US rushes to catch up in race to detect mutant COVID viruses
NEW YORK (AP) — Despite its world-class medical system and its vaunted Centers for Disease Control and Prevention, the United States fell behind in the race to detect dangerous coronavirus mutations.
And it’s only now beginning to catch up.
The problem has not been a shortage of technology or expertise.
Rather, scientists say, it’s an absence of national leadership and coordination, plus a lack of funding and supplies for overburdened laboratories trying to juggle diagnostic testing with the hunt for genetic changes.
“We have the brains. We have the tools. We have the instruments,” said Ilhem Messaoudi, director of a virus research center at the University of California, Irvine.
“It’s just a matter of supporting that effort.”
Viruses mutate constantly.
To stay ahead of the threat, scientists analyse samples, watching closely for mutations that might make the coronavirus more infectious or more deadly.
But such testing has been scattershot.
Less than 1% of positive specimens in the US are being sequenced to determine whether they have worrisome mutations.

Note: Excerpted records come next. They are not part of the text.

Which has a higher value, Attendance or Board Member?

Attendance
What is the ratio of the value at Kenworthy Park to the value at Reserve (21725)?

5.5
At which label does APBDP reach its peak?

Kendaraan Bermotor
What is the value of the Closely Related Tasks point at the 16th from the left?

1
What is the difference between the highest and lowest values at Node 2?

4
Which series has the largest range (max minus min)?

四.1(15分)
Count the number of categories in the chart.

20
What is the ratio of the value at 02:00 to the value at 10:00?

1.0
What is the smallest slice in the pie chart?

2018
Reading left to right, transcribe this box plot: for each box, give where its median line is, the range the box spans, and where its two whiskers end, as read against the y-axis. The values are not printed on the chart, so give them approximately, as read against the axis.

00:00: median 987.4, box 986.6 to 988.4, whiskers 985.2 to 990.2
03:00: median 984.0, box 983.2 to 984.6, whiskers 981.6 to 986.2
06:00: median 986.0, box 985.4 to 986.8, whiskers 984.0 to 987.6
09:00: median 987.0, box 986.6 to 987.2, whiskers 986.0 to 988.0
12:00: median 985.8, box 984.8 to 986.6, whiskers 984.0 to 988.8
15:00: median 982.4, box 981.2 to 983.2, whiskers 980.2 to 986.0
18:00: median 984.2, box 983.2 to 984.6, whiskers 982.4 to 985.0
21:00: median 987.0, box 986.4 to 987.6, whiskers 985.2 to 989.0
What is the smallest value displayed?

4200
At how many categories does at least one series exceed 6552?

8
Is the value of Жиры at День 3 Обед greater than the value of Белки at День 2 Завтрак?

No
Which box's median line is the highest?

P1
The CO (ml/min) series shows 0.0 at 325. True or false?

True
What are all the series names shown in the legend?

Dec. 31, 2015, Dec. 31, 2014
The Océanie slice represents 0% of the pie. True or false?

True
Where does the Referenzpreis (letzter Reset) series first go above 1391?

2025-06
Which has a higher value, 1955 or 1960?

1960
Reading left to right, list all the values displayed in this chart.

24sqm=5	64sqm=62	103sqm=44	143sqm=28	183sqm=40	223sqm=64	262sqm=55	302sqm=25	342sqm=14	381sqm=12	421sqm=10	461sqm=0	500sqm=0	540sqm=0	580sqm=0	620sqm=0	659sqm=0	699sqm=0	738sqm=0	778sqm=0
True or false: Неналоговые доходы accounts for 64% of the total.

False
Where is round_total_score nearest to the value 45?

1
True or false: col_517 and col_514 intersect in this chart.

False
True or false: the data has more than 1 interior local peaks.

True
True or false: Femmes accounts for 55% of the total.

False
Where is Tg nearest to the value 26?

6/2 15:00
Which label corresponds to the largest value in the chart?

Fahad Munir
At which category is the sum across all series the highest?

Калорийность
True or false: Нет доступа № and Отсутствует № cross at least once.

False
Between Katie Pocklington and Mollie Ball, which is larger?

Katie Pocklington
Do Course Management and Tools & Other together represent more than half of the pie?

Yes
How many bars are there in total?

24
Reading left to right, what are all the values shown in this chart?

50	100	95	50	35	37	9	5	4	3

Other countries do better — Britain sequences about 10% — meaning they can more quickly see threats coming at them.
That gives them greater opportunity to slow or stop the problem, whether through more targeted contact tracing, possible adjustments to the vaccine, or public warnings.
CDC officials say variants have not driven recent surges in overall US cases.
But experts worry that what’s happening with variants is not clear and say the nation should have been more aggressive about sequencing earlier in the epidemic that has now killed over 450,000 Americans.
“If we had evidence it was changing,” said Ohio State molecular biologist Dan Jones, “maybe people would’ve acted differently.”
US scientists have detected more than 500 cases of a variant first identified in Britain and expect it to become the cause of most of this country’s new infections in a matter of weeks.
Another troubling variant tied to Brazil and a third discovered in South Africa were detected last week in the US and also are expected to spread.